» **Consignes de l'exercice**:
**a)** Recopiez le passage du texte sur le recueil de Léon Blum, de « Les articles portent » à « temps expliquent évidemment. ».
**b)** D'après le texte sur le recueil de Léon Blum, de quelle année date l'édition canadienne qui y est mentionnée ?
**c)** Veuillez poursuivre le texte sur le recueil de Léon Blum à la suite de sa dernière phrase.

» **Texte extrait**:
┄┄┄┄┄┄
Avez-vous lu « L’histoire jugera » de Léon Blum ?
J’ai trouvé dans un marché aux livres situé dans les jardins de la place Taksim, au centre d’Istanbul, un recueil d’articles de Léon Blum publié sous le titre « L’histoire jugera » dans une édition canadienne de 1943.
Les articles portent sur la période particulièrement troublée qui commence en 1932 et s’achève en 1942 par le procès de Riom. Les jugements de Blum sont extrêmement perçants, souvent visionnaires, mais, forcément, il y a des exceptions, que l’ampleur et la rapidité des bouleversements de l’Histoire de ce temps expliquent évidemment.
┄┄┄┄┄┄
» **Matériel fourni**:
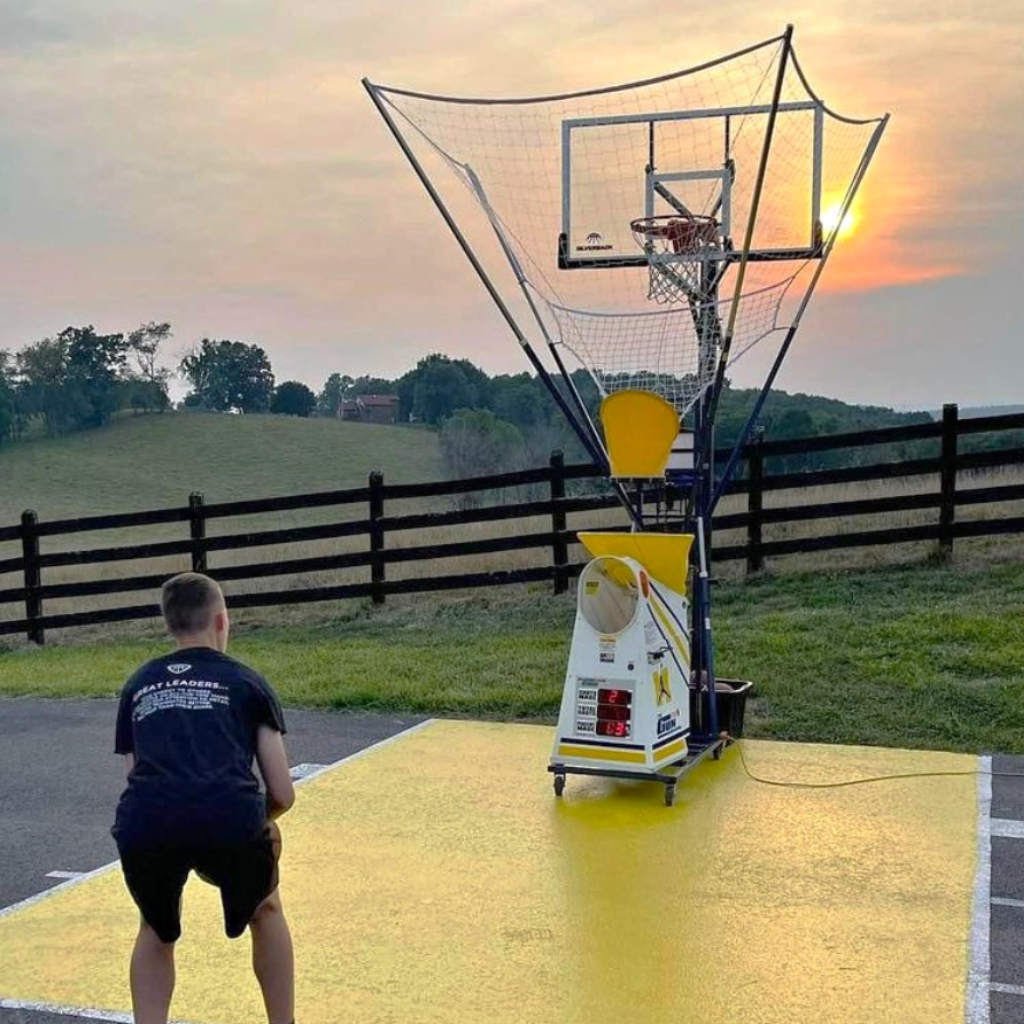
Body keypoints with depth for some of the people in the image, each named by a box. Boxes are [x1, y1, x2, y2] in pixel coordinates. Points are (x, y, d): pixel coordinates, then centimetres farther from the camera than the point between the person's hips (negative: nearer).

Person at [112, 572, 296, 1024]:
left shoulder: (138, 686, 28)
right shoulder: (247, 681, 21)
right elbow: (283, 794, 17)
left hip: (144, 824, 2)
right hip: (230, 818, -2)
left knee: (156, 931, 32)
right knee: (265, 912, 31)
┄┄┄┄┄┄
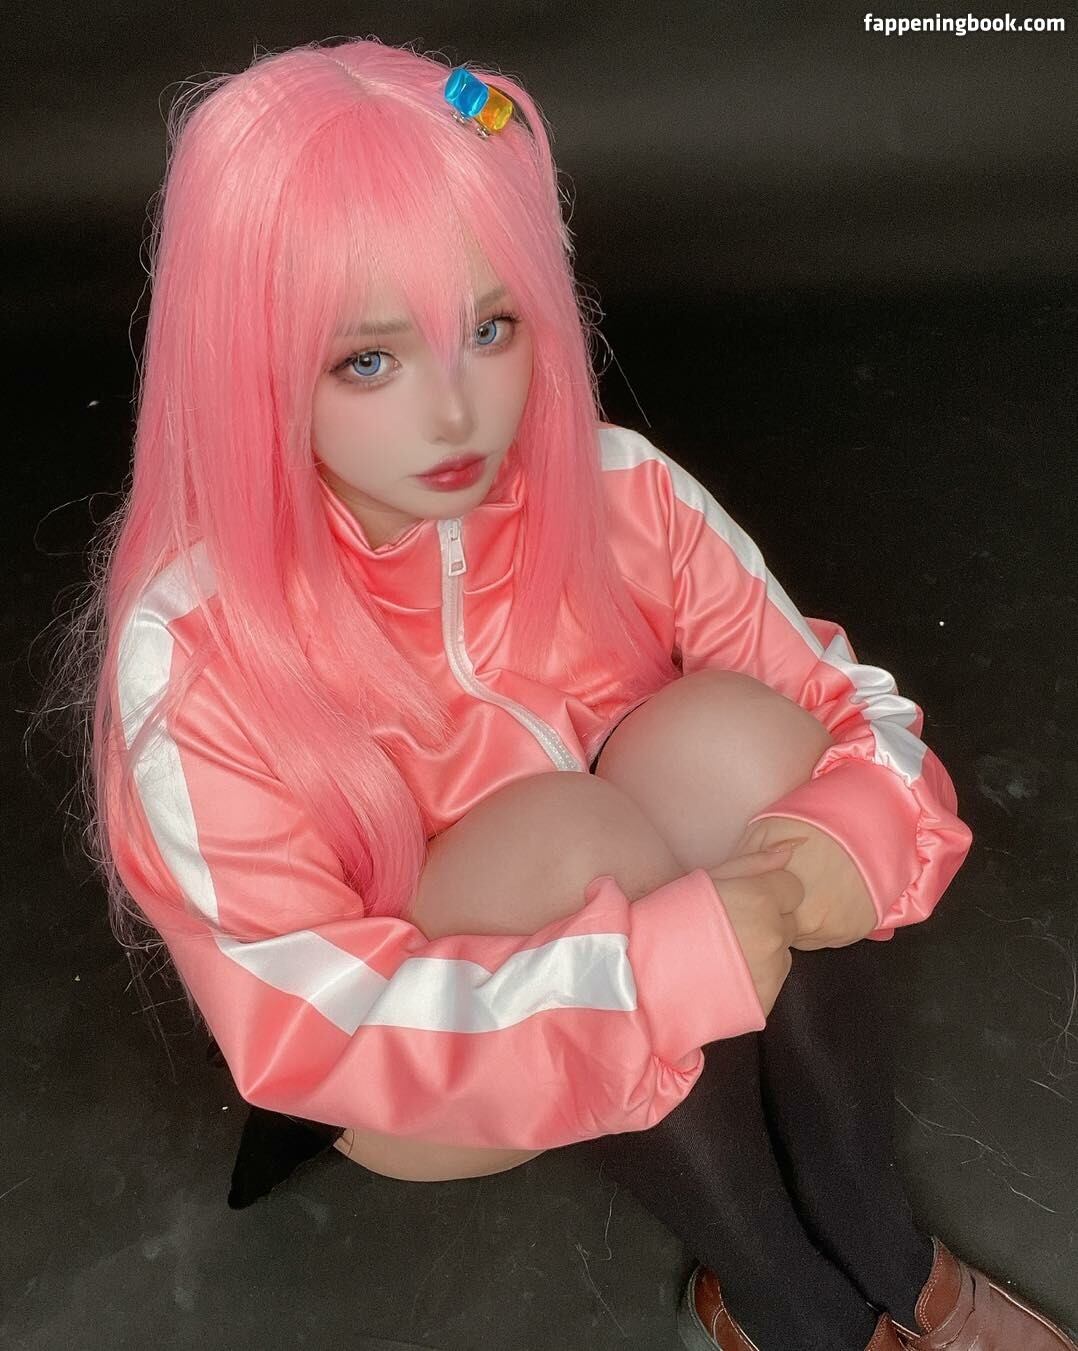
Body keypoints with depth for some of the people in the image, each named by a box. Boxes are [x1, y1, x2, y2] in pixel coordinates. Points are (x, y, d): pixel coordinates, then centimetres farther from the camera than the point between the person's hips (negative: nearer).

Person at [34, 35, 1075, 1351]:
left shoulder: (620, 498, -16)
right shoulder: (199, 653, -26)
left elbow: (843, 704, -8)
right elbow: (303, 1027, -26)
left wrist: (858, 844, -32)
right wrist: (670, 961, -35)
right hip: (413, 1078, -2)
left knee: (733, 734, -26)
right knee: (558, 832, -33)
┄┄┄┄┄┄
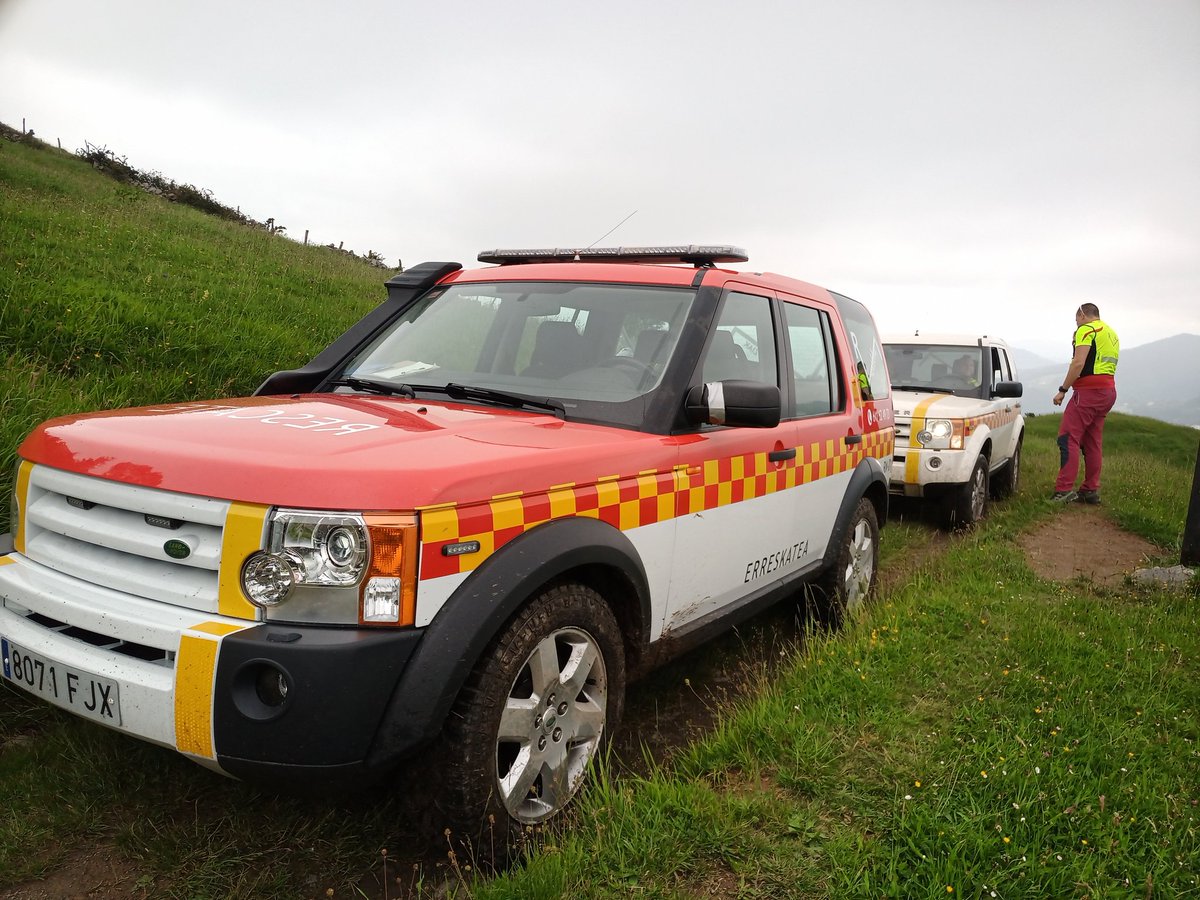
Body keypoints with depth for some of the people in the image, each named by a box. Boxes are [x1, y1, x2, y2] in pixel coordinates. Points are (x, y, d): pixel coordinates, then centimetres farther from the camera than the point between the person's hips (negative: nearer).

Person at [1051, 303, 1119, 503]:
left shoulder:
┄┄┄┄┄┄
» **Résultats de l'exercice**:
**a)**
Les articles portent sur la période particulièrement troublée qui commence en 1932 et s’achève en 1942 par le procès de Riom. Les jugements de Blum sont extrêmement perçants, souvent visionnaires, mais, forcément, il y a des exceptions, que l’ampleur et la rapidité des bouleversements de l’Histoire de ce temps expliquent évidemment.

**b)** De 1943.

**c)**
On ne peut tout de même qu’être surpris, et déçu, à la lecture du deuxième article du recueil, daté du 18 janvier 1932, dans lequel Blum prône, au nom du refus de la guerre, une stratégie de cantonnement d’Hitler qui apparaît d’une grande naïveté à la lumière d’un jugement de l’histoire que l’on n’appelle jamais impunément. Léon Blum ne craint pas d’affirmer qu’ « il est infiniment peu probable qu’une fois installé au gouvernement, Hitler se livre à des provocations directes, soit vis-à-vis de la France soit même vis-à-vis des puissances de l’Est » ni d’ajouter : « comme les aventuriers parvenus au pouvoir, il s’efforcera sans doute de prendre rang parmi les hommes d’Etat réguliers, parmi les puissances établies. Révolutionnaire, il s’incline aujourd’hui devant la légalité allemande ; nationaliste, il s’inclinerait demain devant la légalité internationale ». Pour Blum, il suffirait d’isoler l’Allemagne, en dégageant les Etats limitrophes de son emprise, pour réduire l’avancée du fascisme. Cette sorte de doctrine de l’endiguement avant l’heure, qui n’est certes qu’esquissée dans l’article, n’apparaît pas à la hauteur des enjeux. En dépit de la finesse de son intelligence, Blum n’avait donc pas, du fait de la force de ses convictions pacifistes, pris en ce début de l’année 1932, la mesure de la menace hitlérienne.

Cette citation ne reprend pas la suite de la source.